13. As held above, the provisions of Section 192(1)(c) of the Punjab Municipal Act, 1911 and of Section 203(1)(c) of the Haryana Municipal Act, 1973 are violative of Article 14 of the Constitution. Hence the acquisitions of the appellants' land under the respective provisions were bad in law. The question still remains as to what relief the appellants can be granted. It is now well-settled by the decisions of this Court beginning with I.C. Golak Nath and Ors. v. State of Punjab and Anr. : 2SCR762 that the Court can mould the relief to meet the exigencies of the circumstances and also make the law down by it prospective in operation. We are informed that till date the Municipal Committees in both Punjab and Haryana States have similarly acquired lands for their respective town planning schemes and in many cases the schemes have also been completed. It is only some of the land-owners who had approached the courts and the decisions of the courts have become final in many of those cases. It would not, therefore, be in the public interest to unsettle the settled state of affairs. It would create total chaos and an unmanageable situation for the Municipal Committees if the said provisions of the respective statutes and the land acquisitions made thereunder are declared void with retrospective effect. We, therefore, propose to declare that the concerned provisions of the two enactments would be void from the date of this decision.
14. This judgment will not prevent the respondent-State Governments from suitably amending Section 192(1)(c) of the Punjab Municipal Act and Section 203(1)(c) of the Haryana Municipal Act as the case may be, and making appropriate provisions in the statutes on the lines of the enactments prevailing in other States for making the town planning scheme such as the Bombay Town Planning Act, 1954.
15. Hence, while we hold that the provisions of Section 192(1)(c) of the Punjab Municipal Act, 1911 and of Section 203(1)(c) of the Haryana Municipal Act, 1973 being violative of Article 14 of the Constitution are void with effect from the date of this judgment and set aside the impugned decision of the High Court, we for the reasons already stated, in the peculiar facts of these cases, dismiss the appeals and the writ petition.

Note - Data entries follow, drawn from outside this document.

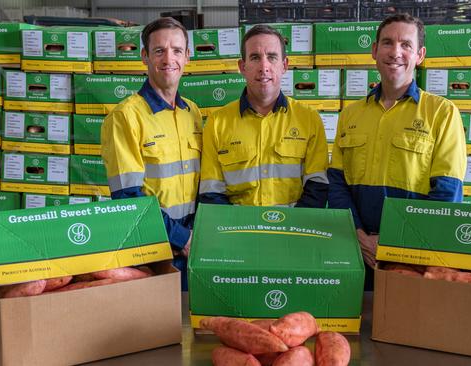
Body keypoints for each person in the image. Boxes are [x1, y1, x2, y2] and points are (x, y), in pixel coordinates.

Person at [328, 13, 466, 289]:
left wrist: (396, 245)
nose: (396, 52)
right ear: (374, 50)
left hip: (414, 260)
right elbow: (337, 185)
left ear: (420, 55)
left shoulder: (442, 113)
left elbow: (447, 195)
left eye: (406, 45)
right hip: (356, 252)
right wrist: (359, 237)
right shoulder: (350, 114)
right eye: (388, 43)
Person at [101, 17, 202, 290]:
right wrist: (183, 238)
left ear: (188, 57)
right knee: (159, 331)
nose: (169, 59)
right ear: (144, 56)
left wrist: (195, 237)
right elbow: (128, 199)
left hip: (192, 248)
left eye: (177, 50)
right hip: (153, 251)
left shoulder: (191, 113)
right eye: (159, 51)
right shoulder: (125, 117)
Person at [199, 25, 328, 208]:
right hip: (240, 233)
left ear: (284, 65)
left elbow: (317, 186)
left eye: (272, 57)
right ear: (242, 67)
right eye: (255, 57)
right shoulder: (217, 123)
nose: (264, 67)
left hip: (292, 232)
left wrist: (292, 229)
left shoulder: (309, 119)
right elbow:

In the facts and circumstances, however, we direct that the respondent-Municipal Committee in C.A. No. 818 of 1986 shall make an ex-gratia payment of Rs. 30,000 to the appellants therein and the respondent-Municipal Committees in each of the C.A. Nos. 814-16 of 1986, 2535 of 1981 and C.A. 3656of 1987 shall make an ex-gratia payment of Rs. 5,000, to the appellants in the respective appeals.